EXPLORING HIDDEN WORLDS
OCTOBER – NOVEMBER 2015

Today’s cutting edge research

The great legacy of Sir Hans Krebs, both for Sheffield and the world, is in demonstrating how we can use scientific methods and understanding to uncover the hidden workings of life. In 1988 the Krebs Institute was established at the University of Sheffield. The Krebs Institute brings together scientists to build on this legacy in understanding those mechanisms in biology that underpin life on earth. Molecular science research at Sheffield is embodied within three projects that describe our vision for the next 10 years: Imagine, the Grantham Centre and Florey.

Watch interviews with our academics on Sheffield iTunesU


imagine

IMAGINE: IMAGING LIFE

The University of Sheffield is establishing a world-class centre developing and applying revolutionary microscope technologies, that allow scientists to see the intricate inner workings of life in unprecedented detail.
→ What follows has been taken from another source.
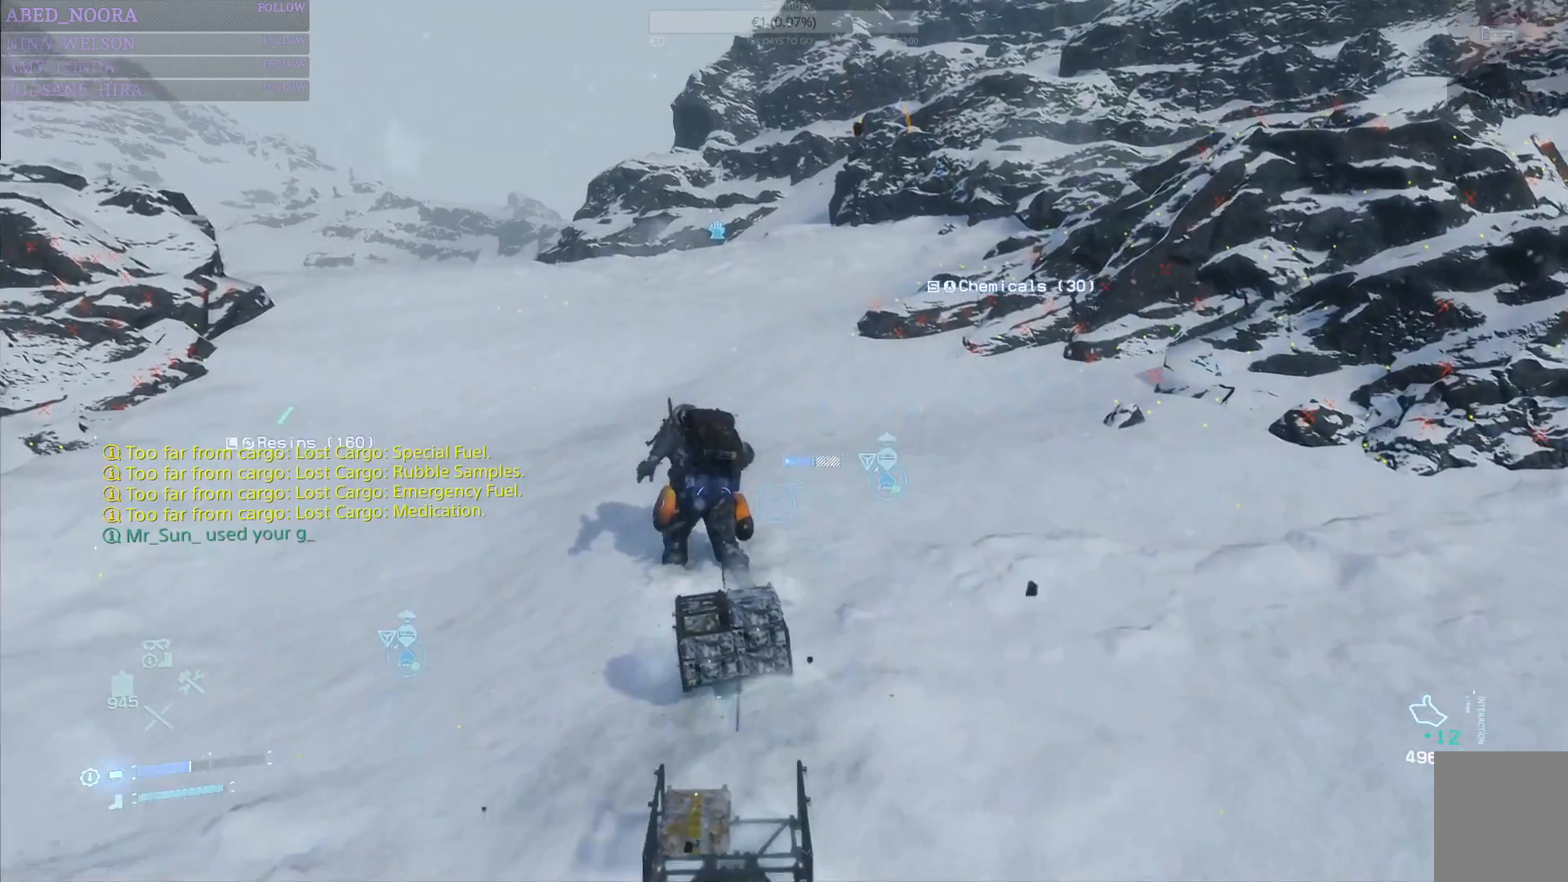
{"dt_ms": 500, "buttons": [], "left_stick": "up", "right_stick": "center"}
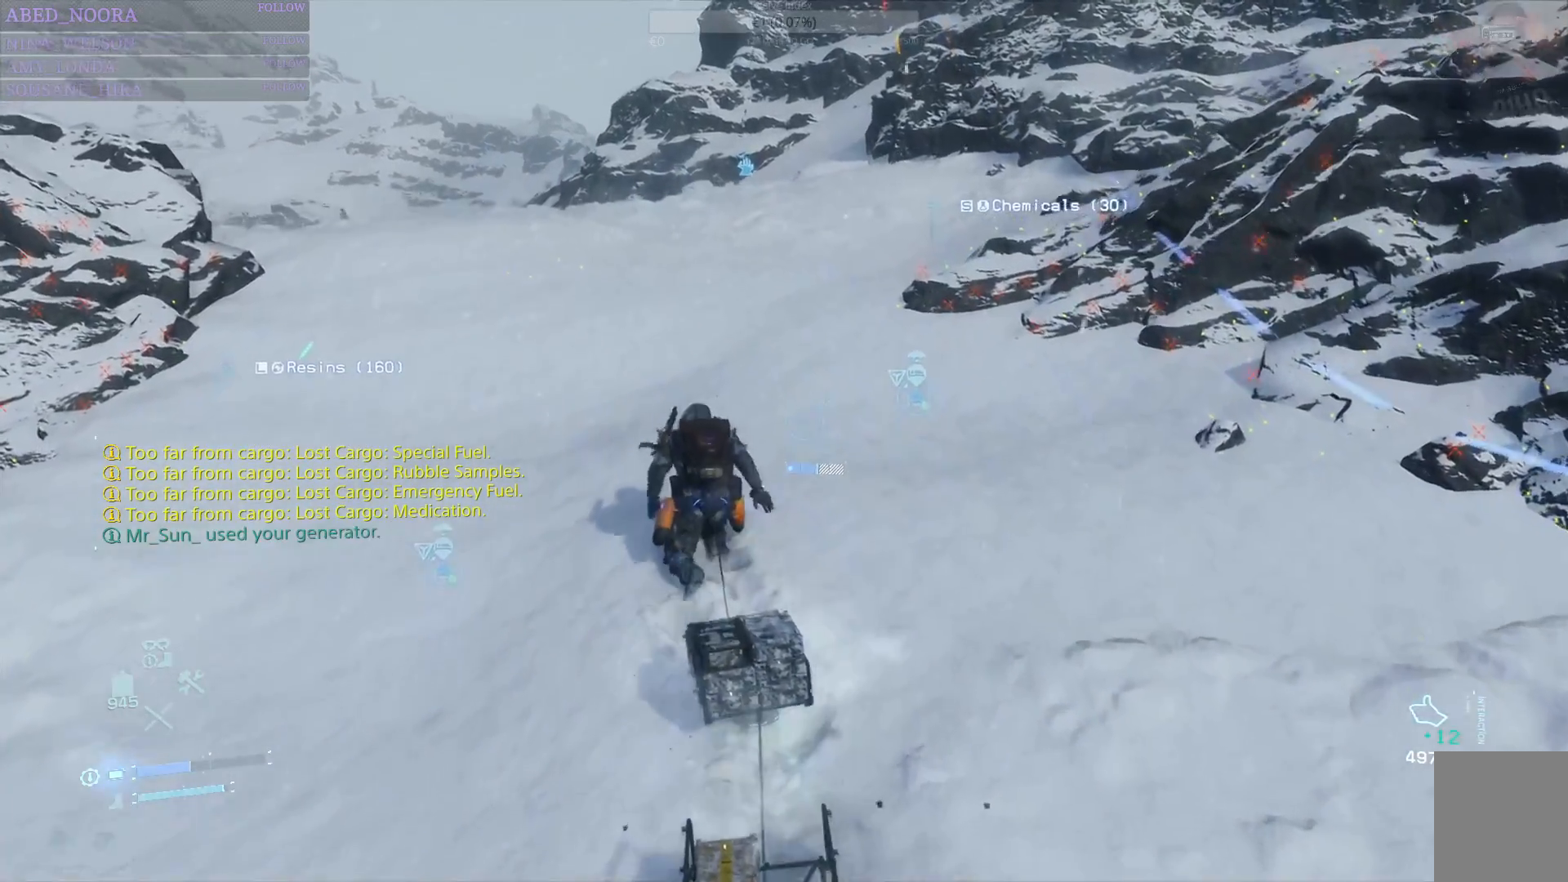
{"dt_ms": 500, "buttons": [], "left_stick": "up", "right_stick": "center", "events": [[67, "right_stick", "down-left"], [183, "right_stick", "center"]]}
We are using these insights to unravel how microbes like the MRSA bacteria grow and evade the immune system and how solar energy is converted into chemical energy during photosynthesis.

imagine-imaginglife.com


grantham

THE GRANTHAM CENTRE

The Grantham Centre for Sustainable Futures is an ambitious and innovative collaboration between the University of Sheffield and the Grantham Foundation for the Protection of the Environment. Our sustainability research creates knowledge and connects it to policy debates on how to build a fairer world and save natural resources for future generations. One example of such research is that undertaken in the Plant Production and Protection (P3) centre where world-leading scientists are translating our basic plant and soil sciences research into practical solutions to feed the world’s expanding population.

grantham.sheffield.ac.uk


western-bank

FLOREY INSTITUTE: TACKLING INFECTIOUS DISEASE

Inspired by the work of Nobel Prize winner Sir Howard Florey, we are striving to save lives by understanding how infective bacteria (pathogens) interact with our immune system (the host). Sir Howard Florey was a former Chair of Pathology at the University of Sheffield. He went on to carry out the first clinical trials for penicillin – a drug that saved millions of lives worldwide. Our goal is to solve major issues in infectious diseases – such as anti-microbial drug resistance – through a new, holistic approach to managing infection, that is less reliant on using antibiotics to kill the bacteria.